Qua nel Pollino il formaggio è un valore da rispettare

Per raccontare questa storia bisognerebbe partire da una spada di ciliegio che serve a tagliare la cagliata della famosa caciotta del Pollino dell’Azienda Tosa. I pezzi della cagliata sono più grossi, lo spurgo del siero avviene più lentamente e il formaggio è più fresco, più profumato. Ma perché il legno della spada deve essere proprio di ciliegio? Un mistero. Eppure la caciotta viene così buona solo con quella spada. Non è un mistero invece il rispetto della salute, dell’ambiente e dell’equilibrio naturale: sono questi i principi fondamentali per realizzare un formaggio biologico di assoluta qualità che al contempo abbia anche un sapore unico e irripetibile. Lo sa bene Antonio Troiano, che insieme ai suoi fratelli porta avanti a San Paolo Albanese un’azienda che produce formaggi pecorini e caprini biologici con latte crudo (tra i molti riconoscimenti la “chiocciola” di Slow Food ) coniugando la tradizionale arte casearia tipica del Pollino con le più moderne attrezzature per la lavorazione del latte. «Possediamo circa ottocento capi che facciamo pascolare sui nostri prati in montagna, circa 400 ettari di pascolo. Lavoriamo noi, direttamente in azienda, il loro latte. Il nostro segreto? Non si può e non si deve mai preferire la quantità alla qualità. Un buon formaggio biologico esige innanzitutto il rispetto per gli animali e dei loro tempi, non li possiamo “spingere” a produrre più latte. Li alimentiamo solamente con le erbe dei nostri pascoli, non usiamo prodotti chimici o fertilizzanti. Il Pollino è ricco di profumi diversi. Ed è questa biodiversità, unita alle nostre tradizioni contadine, a rappresentare la base fondante della qualità del nostro lavoro». Gli unici nemici dei formaggi Tosa sono i cinghiali e i lupi perché essere naturali significa anche accettare la sfida della natura.

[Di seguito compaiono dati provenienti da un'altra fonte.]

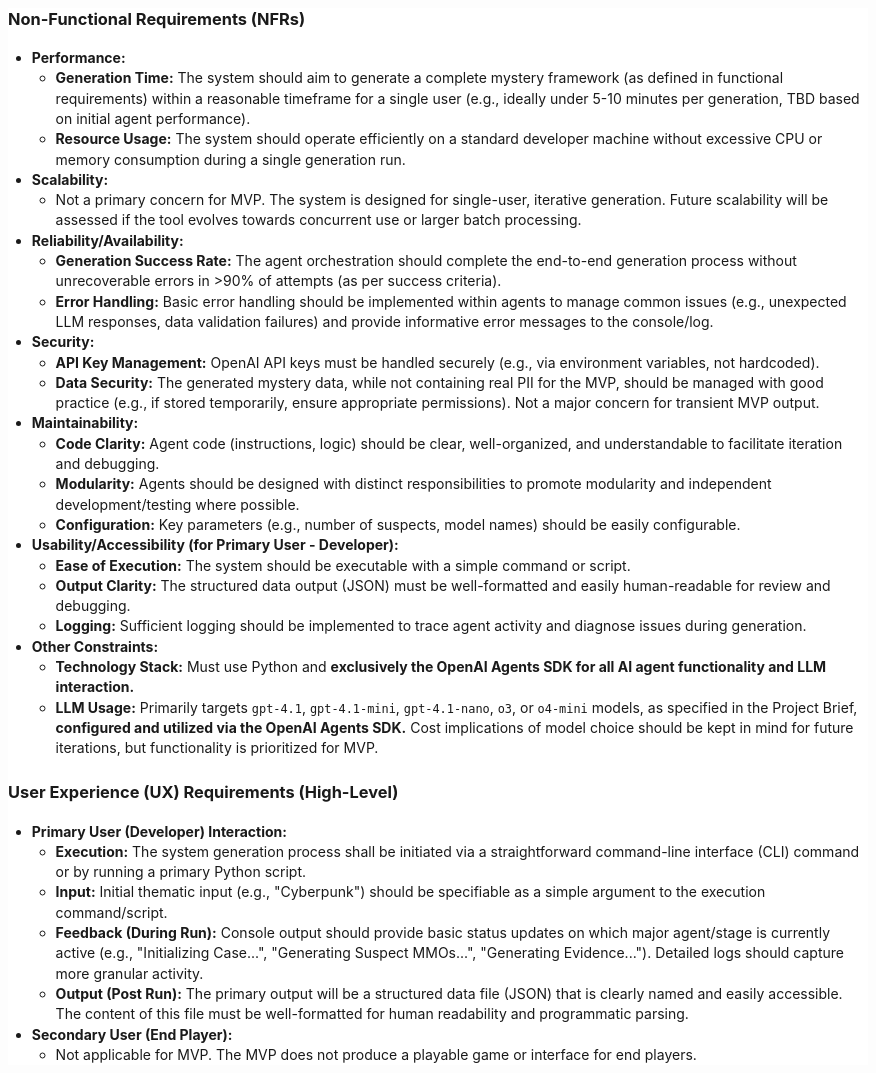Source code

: ### Non-Functional Requirements (NFRs)

- **Performance:**
    - **Generation Time:** The system should aim to generate a complete mystery framework (as defined in functional requirements) within a reasonable timeframe for a single user (e.g., ideally under 5-10 minutes per generation, TBD based on initial agent performance).
    - **Resource Usage:** The system should operate efficiently on a standard developer machine without excessive CPU or memory consumption during a single generation run.
- **Scalability:**
    - Not a primary concern for MVP. The system is designed for single-user, iterative generation. Future scalability will be assessed if the tool evolves towards concurrent use or larger batch processing.
- **Reliability/Availability:**
    - **Generation Success Rate:** The agent orchestration should complete the end-to-end generation process without unrecoverable errors in >90% of attempts (as per success criteria).
    - **Error Handling:** Basic error handling should be implemented within agents to manage common issues (e.g., unexpected LLM responses, data validation failures) and provide informative error messages to the console/log.
- **Security:**
    - **API Key Management:** OpenAI API keys must be handled securely (e.g., via environment variables, not hardcoded).
    - **Data Security:** The generated mystery data, while not containing real PII for the MVP, should be managed with good practice (e.g., if stored temporarily, ensure appropriate permissions). Not a major concern for transient MVP output.
- **Maintainability:**
    - **Code Clarity:** Agent code (instructions, logic) should be clear, well-organized, and understandable to facilitate iteration and debugging.
    - **Modularity:** Agents should be designed with distinct responsibilities to promote modularity and independent development/testing where possible.
    - **Configuration:** Key parameters (e.g., number of suspects, model names) should be easily configurable.
- **Usability/Accessibility (for Primary User - Developer):**
    - **Ease of Execution:** The system should be executable with a simple command or script.
    - **Output Clarity:** The structured data output (JSON) must be well-formatted and easily human-readable for review and debugging.
    - **Logging:** Sufficient logging should be implemented to trace agent activity and diagnose issues during generation.
- **Other Constraints:**
    - **Technology Stack:** Must use Python and **exclusively the OpenAI Agents SDK for all AI agent functionality and LLM interaction.**
    - **LLM Usage:** Primarily targets `gpt-4.1`, `gpt-4.1-mini`, `gpt-4.1-nano`, `o3`, or `o4-mini` models, as specified in the Project Brief, **configured and utilized via the OpenAI Agents SDK.** Cost implications of model choice should be kept in mind for future iterations, but functionality is prioritized for MVP.

### User Experience (UX) Requirements (High-Level)

- **Primary User (Developer) Interaction:**
    - **Execution:** The system generation process shall be initiated via a straightforward command-line interface (CLI) command or by running a primary Python script.
    - **Input:** Initial thematic input (e.g., "Cyberpunk") should be specifiable as a simple argument to the execution command/script.
    - **Feedback (During Run):** Console output should provide basic status updates on which major agent/stage is currently active (e.g., "Initializing Case...", "Generating Suspect MMOs...", "Generating Evidence..."). Detailed logs should capture more granular activity.
    - **Output (Post Run):** The primary output will be a structured data file (JSON) that is clearly named and easily accessible. The content of this file must be well-formatted for human readability and programmatic parsing.
- **Secondary User (End Player):**
    - Not applicable for MVP. The MVP does not produce a playable game or interface for end players.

L’intera vita di Antonio si basa sul rispetto del territorio e delle sue tradizioni. Se deve scegliere un luogo della cultura ci invita al Museo della Cultura Arbëreshë di San Paolo Albanese, istituzione che si prefigge di conservare e raccontare la tradizione contadina albanese, quale luogo simbolo della cultura del Parco. E non è un caso se individua nelle “banxhurne”, le peonie peregrine che crescono solo sui terreni incolti e incontaminati intorno al Timpone della Guardiola sul Monte Carnara, la foto ricordo che qualsiasi turista dovrebbe assolutamente scattare. E sicuramente non è un caso se per lui il luogo perfetto dove portare i bambini è la campagna di Contrada San Giovanni: «È qui dove andavo a giocare quando ero piccolo. Ed è qui dove è sorta la mia azienda. Il luogo del mio gioco di bambino è ora il luogo del mio lavoro da grande. È una bella storia da raccontare ai figli e ai nipoti».